The report, which though dubbed The Finkel Report, is in fact by the Australian Council of Learned Academies (ACOLA), explores how much energy storage, whether in batteries, pumped hydro or solar thermal we will need as we increasingly rely on renewables.
The ACOLA report finds that only a small amount of storage would be required to balance a system with 50% renewables.
One important aspect of the ACOLA report is that it brings into focus an unavoidable fact: Australia has serious problems with its electricity system. Certainly, system security, i.e. making sure that the system doesn’t break, is an immediate concern. Reliability, i.e. ensuring the system has enough power to meet demand is however a growing problem. And energy storage is a potential solution to both.
Our politicians need to focus on the substance of this debate, rather than the headlines. Hitting each other over the head because there are too many renewables in the policy basket is pointless and will ultimately prove self-defeating.

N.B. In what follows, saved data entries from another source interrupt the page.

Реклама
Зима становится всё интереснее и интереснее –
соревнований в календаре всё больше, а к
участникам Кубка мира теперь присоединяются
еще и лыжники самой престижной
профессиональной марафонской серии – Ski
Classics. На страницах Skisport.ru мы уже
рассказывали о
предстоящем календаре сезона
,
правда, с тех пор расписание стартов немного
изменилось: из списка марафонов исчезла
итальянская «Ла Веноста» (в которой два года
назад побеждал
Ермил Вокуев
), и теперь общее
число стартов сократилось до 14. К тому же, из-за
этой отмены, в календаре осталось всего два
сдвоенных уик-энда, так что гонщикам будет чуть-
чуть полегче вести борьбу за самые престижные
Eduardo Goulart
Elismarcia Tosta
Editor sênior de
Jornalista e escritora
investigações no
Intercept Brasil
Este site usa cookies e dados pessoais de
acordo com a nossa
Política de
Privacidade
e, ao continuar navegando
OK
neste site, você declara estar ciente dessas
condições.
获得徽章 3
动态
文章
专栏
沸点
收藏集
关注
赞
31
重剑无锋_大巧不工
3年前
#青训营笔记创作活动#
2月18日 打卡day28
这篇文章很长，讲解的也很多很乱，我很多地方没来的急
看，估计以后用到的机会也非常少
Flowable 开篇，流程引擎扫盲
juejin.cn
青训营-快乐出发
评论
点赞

Instead, we should focus on finding an actual policy solution noted David Blowers of the Grattan Institute
True, but the real problem that the new Finkel report shows is that Malcolm Turnbull’s war on renewables is built on lies, as Greens climate and energy spokesperson Adam Bandt MP quite rightly pointed out.

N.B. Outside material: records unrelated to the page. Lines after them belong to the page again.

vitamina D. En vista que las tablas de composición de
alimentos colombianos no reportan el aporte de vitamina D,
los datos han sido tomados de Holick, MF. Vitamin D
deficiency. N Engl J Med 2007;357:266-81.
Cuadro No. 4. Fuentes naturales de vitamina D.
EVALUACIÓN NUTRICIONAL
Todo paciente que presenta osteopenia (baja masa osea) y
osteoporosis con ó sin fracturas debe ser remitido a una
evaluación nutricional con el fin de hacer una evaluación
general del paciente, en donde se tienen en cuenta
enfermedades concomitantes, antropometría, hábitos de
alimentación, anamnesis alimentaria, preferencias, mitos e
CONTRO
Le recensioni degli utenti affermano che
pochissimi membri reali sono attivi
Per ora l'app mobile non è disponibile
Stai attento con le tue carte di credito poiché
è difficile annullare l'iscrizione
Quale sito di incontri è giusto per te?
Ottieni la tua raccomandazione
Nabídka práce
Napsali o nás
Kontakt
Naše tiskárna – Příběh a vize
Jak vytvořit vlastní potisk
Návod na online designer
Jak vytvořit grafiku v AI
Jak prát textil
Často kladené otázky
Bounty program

Mr Bandt said the report also highlights the need for the Greens’ policy of a national plan for energy storage, including a storage target and investment in the export opportunities of solar fuels.
The report reinforces that in the medium term, large amounts of renewable energy do not need large investments in storage, but that Australia risks losing out on export opportunities and more investment in renewables without a longer-term plan for the storage industry.
“The new Finkel report shows Turnbull’s war on renewables is built on lies,” Mr Bandt said.
It shows that the so-called ‘renewables problem’ the government’s NEG policy is seeking to fix is built on a fiction that recent investments in renewables require more storage to work.
This is further evidence of why COAG should have rejected the government’s National Energy Guarantee at its meeting last Friday, and put in place a real national climate and energy plan.
Mr Bandt went on to say “I have spent the last week in Bonn at the global climate negotiations. While other world leaders released a plan to get out of coal, Josh Frydenberg was hanging with Trump’s coal-huggers.”
Indeed, the new Finkel report also shows that Australia is missing in action on the solar fuels export market that is just taking off. With effectively more sun than any other country, we should be investing in solar and exporting it to the world as solar fuels, such as safe non-polluting hydrogen.